━━━━━ The records ━━━━━

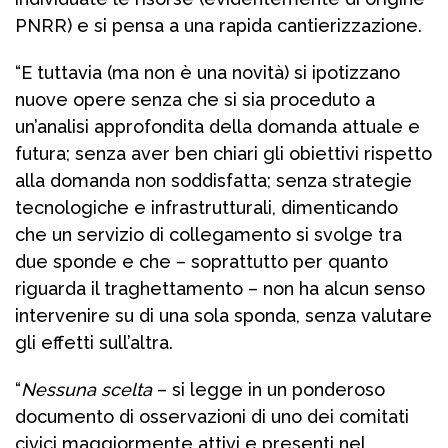
PNRR) e si pensa a una rapida cantierizzazione.
“E tuttavia (ma non è una novità) si ipotizzano
nuove opere senza che si sia proceduto a
un’analisi approfondita della domanda attuale e
futura; senza aver ben chiari gli obiettivi rispetto
alla domanda non soddisfatta; senza strategie
tecnologiche e infrastrutturali, dimenticando
che un servizio di collegamento si svolge tra
due sponde e che – soprattutto per quanto
riguarda il traghettamento – non ha alcun senso
intervenire su di una sola sponda, senza valutare
gli effetti sull’altra.
“
Nessuna scelta
– si legge in un ponderoso
documento di osservazioni di uno dei comitati
civici maggiormente attivi e presenti nel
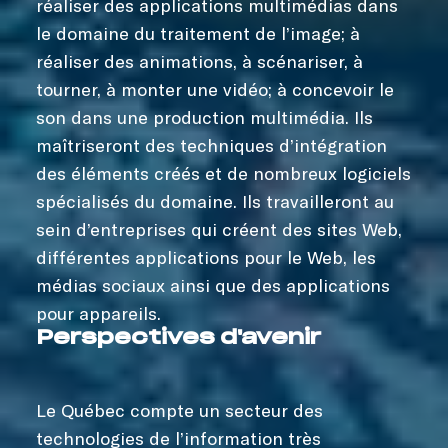
réaliser des applications multimédias dans
le domaine du traitement de l’image; à
réaliser des animations, à scénariser, à
tourner, à monter une vidéo; à concevoir le
son dans une production multimédia. Ils
maîtriseront des techniques d’intégration
des éléments créés et de nombreux logiciels
spécialisés du domaine. Ils travailleront au
sein d’entreprises qui créent des sites Web,
différentes applications pour le Web, les
médias sociaux ainsi que des applications
pour appareils.
Perspectives d'avenir
Le Québec compte un secteur des
technologies de l’information très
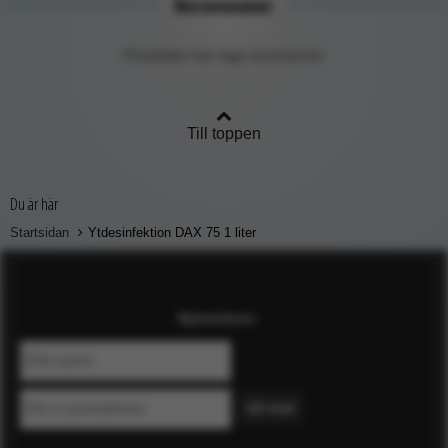
Recensioner
Produkten har inga recensioner
Till toppen
Du är här
Startsidan
Ytdesinfektion DAX 75 1 liter
Nyhetsbrev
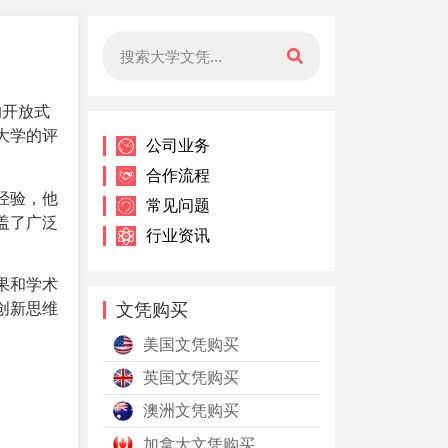
的开放式
大学的评
公司业务
合作流程
经验，他
常见问题
盖了广泛
行业资讯
果和学术
创新思维
文凭购买
美国文凭购买
英国文凭购买
澳洲文凭购买
加拿大文凭购买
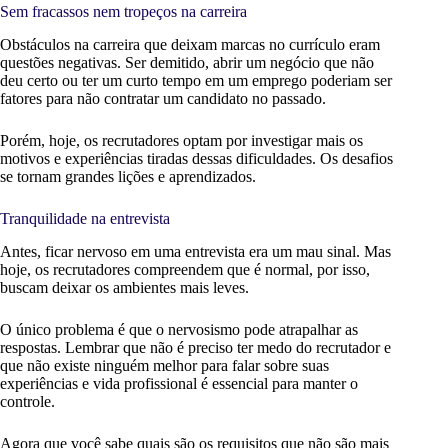
Sem fracassos nem tropeços na carreira
Obstáculos na carreira que deixam marcas no currículo eram
questões negativas. Ser demitido, abrir um negócio que não
deu certo ou ter um curto tempo em um emprego poderiam ser
fatores para não contratar um candidato no passado.
Porém, hoje, os recrutadores optam por investigar mais os
motivos e experiências tiradas dessas dificuldades. Os desafios
se tornam grandes lições e aprendizados.
Tranquilidade na entrevista
Antes, ficar nervoso em uma entrevista era um mau sinal. Mas
hoje, os recrutadores compreendem que é normal, por isso,
buscam deixar os ambientes mais leves.
O único problema é que o nervosismo pode atrapalhar as
respostas. Lembrar que não é preciso ter medo do recrutador e
que não existe ninguém melhor para falar sobre suas
experiências e vida profissional é essencial para manter o
controle.
Agora que você sabe quais são os requisitos que não são mais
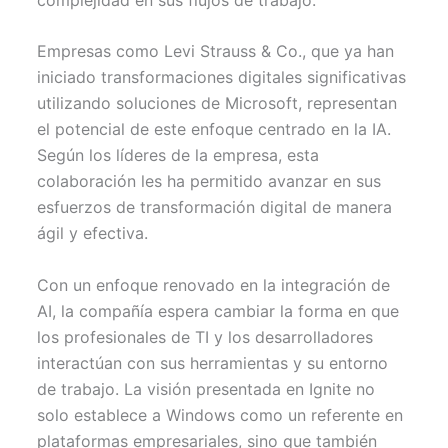
Empresas como Levi Strauss & Co., que ya han
iniciado transformaciones digitales significativas
utilizando soluciones de Microsoft, representan
el potencial de este enfoque centrado en la IA.
Según los líderes de la empresa, esta
colaboración les ha permitido avanzar en sus
esfuerzos de transformación digital de manera
ágil y efectiva.
Con un enfoque renovado en la integración de
AI, la compañía espera cambiar la forma en que
los profesionales de TI y los desarrolladores
interactúan con sus herramientas y su entorno
de trabajo. La visión presentada en Ignite no
solo establece a Windows como un referente en
plataformas empresariales, sino que también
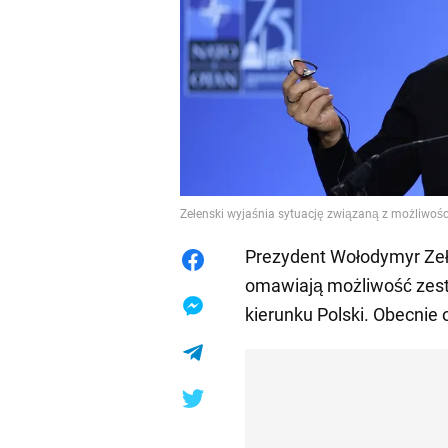
Zełenski wyjaśnia sytuację związaną z możliwością
Prezydent Wołodymyr Zeł
omawiają możliwość zestr
kierunku Polski. Obecnie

━━━━━

Each line from the beginning of the entries up to and including the one containing "Agora que você" must be restated exactly. Pictures are to be left out.

PNRR) e si pensa a una rapida cantierizzazione.
“E tuttavia (ma non è una novità) si ipotizzano
nuove opere senza che si sia proceduto a
un’analisi approfondita della domanda attuale e
futura; senza aver ben chiari gli obiettivi rispetto
alla domanda non soddisfatta; senza strategie
tecnologiche e infrastrutturali, dimenticando
che un servizio di collegamento si svolge tra
due sponde e che – soprattutto per quanto
riguarda il traghettamento – non ha alcun senso
intervenire su di una sola sponda, senza valutare
gli effetti sull’altra.
“
Nessuna scelta
– si legge in un ponderoso
documento di osservazioni di uno dei comitati
civici maggiormente attivi e presenti nel
réaliser des applications multimédias dans
le domaine du traitement de l’image; à
réaliser des animations, à scénariser, à
tourner, à monter une vidéo; à concevoir le
son dans une production multimédia. Ils
maîtriseront des techniques d’intégration
des éléments créés et de nombreux logiciels
spécialisés du domaine. Ils travailleront au
sein d’entreprises qui créent des sites Web,
différentes applications pour le Web, les
médias sociaux ainsi que des applications
pour appareils.
Perspectives d'avenir
Le Québec compte un secteur des
technologies de l’information très
Recensioner
Produkten har inga recensioner
Till toppen
Du är här
Startsidan
Ytdesinfektion DAX 75 1 liter
Nyhetsbrev
的开放式
大学的评
公司业务
合作流程
经验，他
常见问题
盖了广泛
行业资讯
果和学术
创新思维
文凭购买
美国文凭购买
英国文凭购买
澳洲文凭购买
加拿大文凭购买
Sem fracassos nem tropeços na carreira
Obstáculos na carreira que deixam marcas no currículo eram
questões negativas. Ser demitido, abrir um negócio que não
deu certo ou ter um curto tempo em um emprego poderiam ser
fatores para não contratar um candidato no passado.
Porém, hoje, os recrutadores optam por investigar mais os
motivos e experiências tiradas dessas dificuldades. Os desafios
se tornam grandes lições e aprendizados.
Tranquilidade na entrevista
Antes, ficar nervoso em uma entrevista era um mau sinal. Mas
hoje, os recrutadores compreendem que é normal, por isso,
buscam deixar os ambientes mais leves.
O único problema é que o nervosismo pode atrapalhar as
respostas. Lembrar que não é preciso ter medo do recrutador e
que não existe ninguém melhor para falar sobre suas
experiências e vida profissional é essencial para manter o
controle.
Agora que você sabe quais são os requisitos que não são mais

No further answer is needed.